Multifamily offices are gaining in popularity among the wealthy, who previously relied more on wirehouses and private banks for their financial services, according to Cerulli Associates.

The global research and consulting firm based in Boston says the lower costs and greater transparency that independent advisors in multifamily offices can offer are the factors pushing wealthy clients away from traditional advice sources.

Wealth managers controlled approximately $8.4 trillion in assets held by high-net-worth and ultra-high-net worth individuals and families at the end of 2016, an increase of 5 percent over 2015, Cerulli said.

Last year continued a growth trend that Cerulli says is expected to continue. In 2012, multifamily offices had 7.2 percent of the market share for high-net-worth and ultra-high-net-worth families. That number grew to an 8.3 percent market share last year, which translates into $694 billion in assets. Cerulli predicts multifamily offices will control $1.15 trillion in assets by 2021.

Cerulli reported its findings in “U.S. High-New-Worth and Ultra-High-Net-Worth Markets 2017: Emergent Product Trends for Sophisticated Investors,” a report that included 25 family offices. Cerulli defines high-net-worth as families and individuals with assets of $5 million to $20 million and ultra-high-net-worth as above $20 million. 

Wirehouses and private banks have lost some marketshare over the same time period, sinking from 59.7 percent in 2012 to 57.8 percent last year.

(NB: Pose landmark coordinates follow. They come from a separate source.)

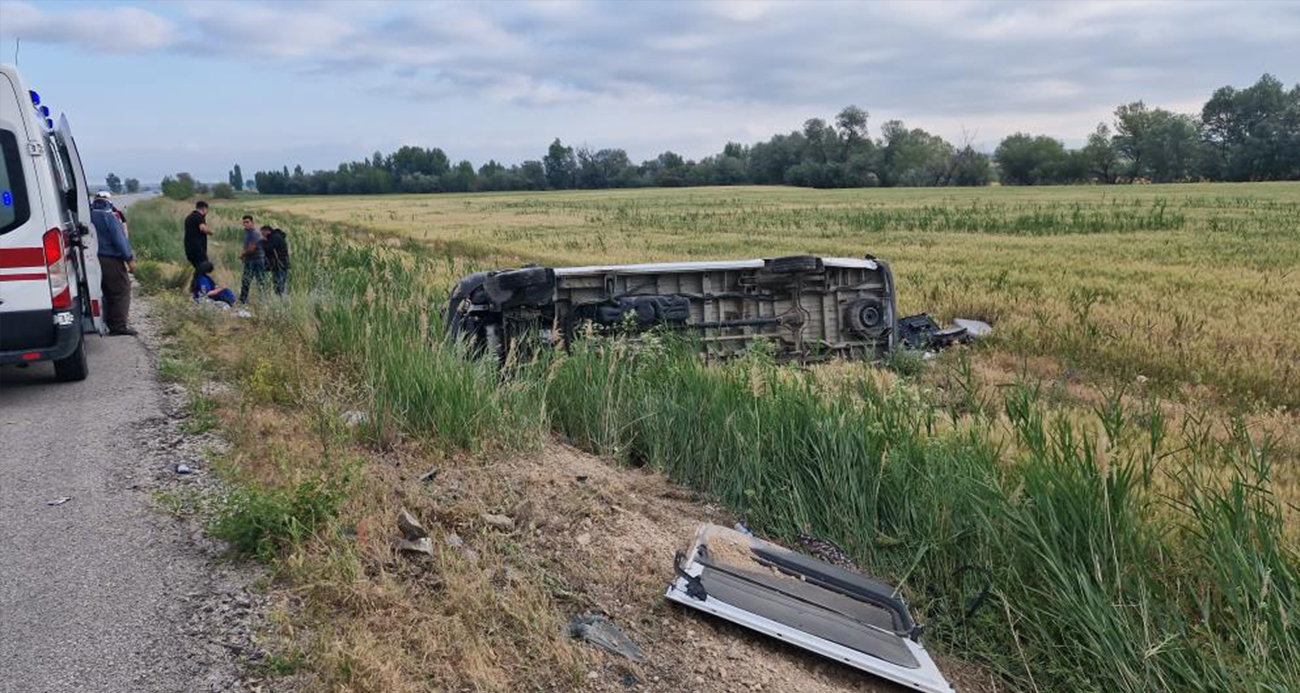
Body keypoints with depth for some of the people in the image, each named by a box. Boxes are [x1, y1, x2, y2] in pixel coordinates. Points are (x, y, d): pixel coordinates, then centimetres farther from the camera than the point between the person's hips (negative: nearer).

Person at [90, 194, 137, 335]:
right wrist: (130, 259, -11)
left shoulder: (90, 216, 9)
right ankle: (119, 325, -7)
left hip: (96, 259, 8)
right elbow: (120, 239, -14)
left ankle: (110, 324, 20)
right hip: (111, 260, -8)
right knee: (122, 291, -3)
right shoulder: (109, 217, -11)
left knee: (108, 292, 16)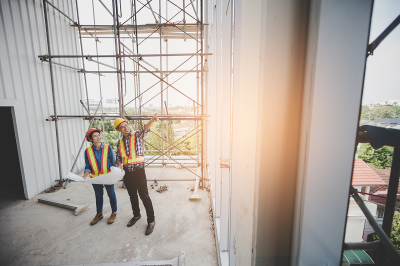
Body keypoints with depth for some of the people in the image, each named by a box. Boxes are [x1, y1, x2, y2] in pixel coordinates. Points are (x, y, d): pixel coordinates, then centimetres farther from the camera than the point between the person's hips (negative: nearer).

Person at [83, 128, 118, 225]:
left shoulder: (108, 148, -12)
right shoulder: (88, 151, -7)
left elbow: (113, 162, -6)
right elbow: (88, 167, 0)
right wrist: (85, 176, -18)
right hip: (95, 178, 2)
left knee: (111, 195, 13)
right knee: (98, 196, 20)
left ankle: (114, 213, 33)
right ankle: (99, 214, 42)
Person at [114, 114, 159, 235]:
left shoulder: (137, 135, -6)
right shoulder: (120, 142, 9)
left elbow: (145, 129, -28)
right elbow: (118, 156, 16)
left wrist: (151, 121, -49)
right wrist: (119, 165, -6)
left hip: (138, 171, -5)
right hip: (127, 172, 6)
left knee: (144, 196, 0)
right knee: (132, 196, 20)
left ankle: (151, 221, 15)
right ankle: (136, 215, 42)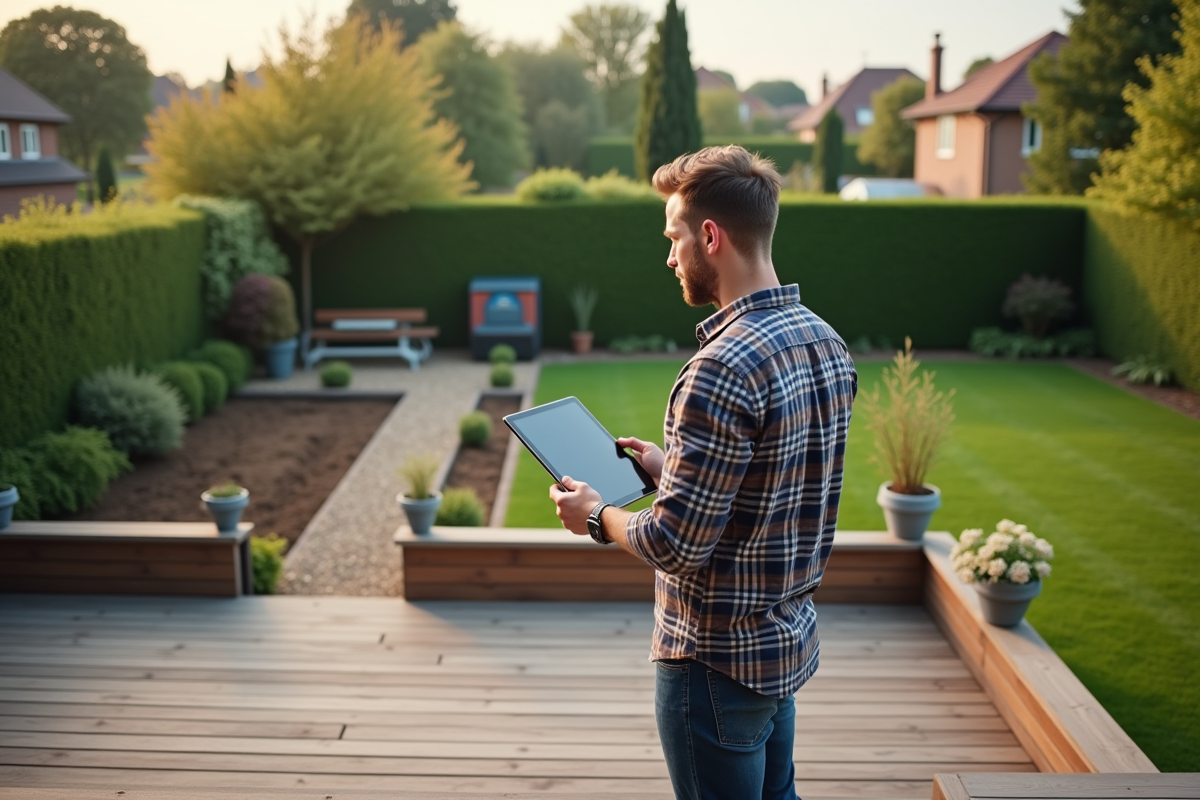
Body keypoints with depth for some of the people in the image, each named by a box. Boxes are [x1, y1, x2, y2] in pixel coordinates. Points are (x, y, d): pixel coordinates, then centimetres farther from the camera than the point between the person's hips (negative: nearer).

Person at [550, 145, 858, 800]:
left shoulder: (724, 367, -27)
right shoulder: (826, 344, 2)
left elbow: (676, 545, -25)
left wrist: (596, 516, -7)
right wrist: (671, 466, 14)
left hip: (719, 660, -9)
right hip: (790, 643, 9)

Independent multifamily office firms “go beyond just managing clients’ investment portfolios,” said Donnie Ethier, director of Cerulli. “By acting as a cohesive wealth management solution, MFOs are better able to serve as a central source of information for an entire family's financial matters. MFOs are also able to reduce costs and gain proficiencies by providing a blend of in-house and outsourced investment solutions in one place.”

Multifamily offices have started outsourcing more services so their advisors can concentrate on nonfinancial areas of wealth. According to Cerulli, the most commonly outsourced services are trust administration (58 percent), tax planning (53 percent), bill pay (47 percent) and risk management (41 percent). Cerulli finds that rather than maintaining all services in-house, multifamily offices are increasingly relying on specialists for a wide range of investment management and administrative solutions.

Cerulli believes fee compression has been exaggerated. More than half of practices that focus on high-net-worth clients (56 percent) have not raised their fees over the past three years. Going back even further, only 13 percent of firms decreased their fees since 2010 and 28 percent increased fees.

“Family offices are increasingly looking for in-depth market analysis and advice from providers; therefore, asset managers can differentiate their firms from their rivals by sharing asset allocation and capital market insights that effectively help advisory teams better serve their HNW clients,” said Asher Cheses, a Cerulli analyst.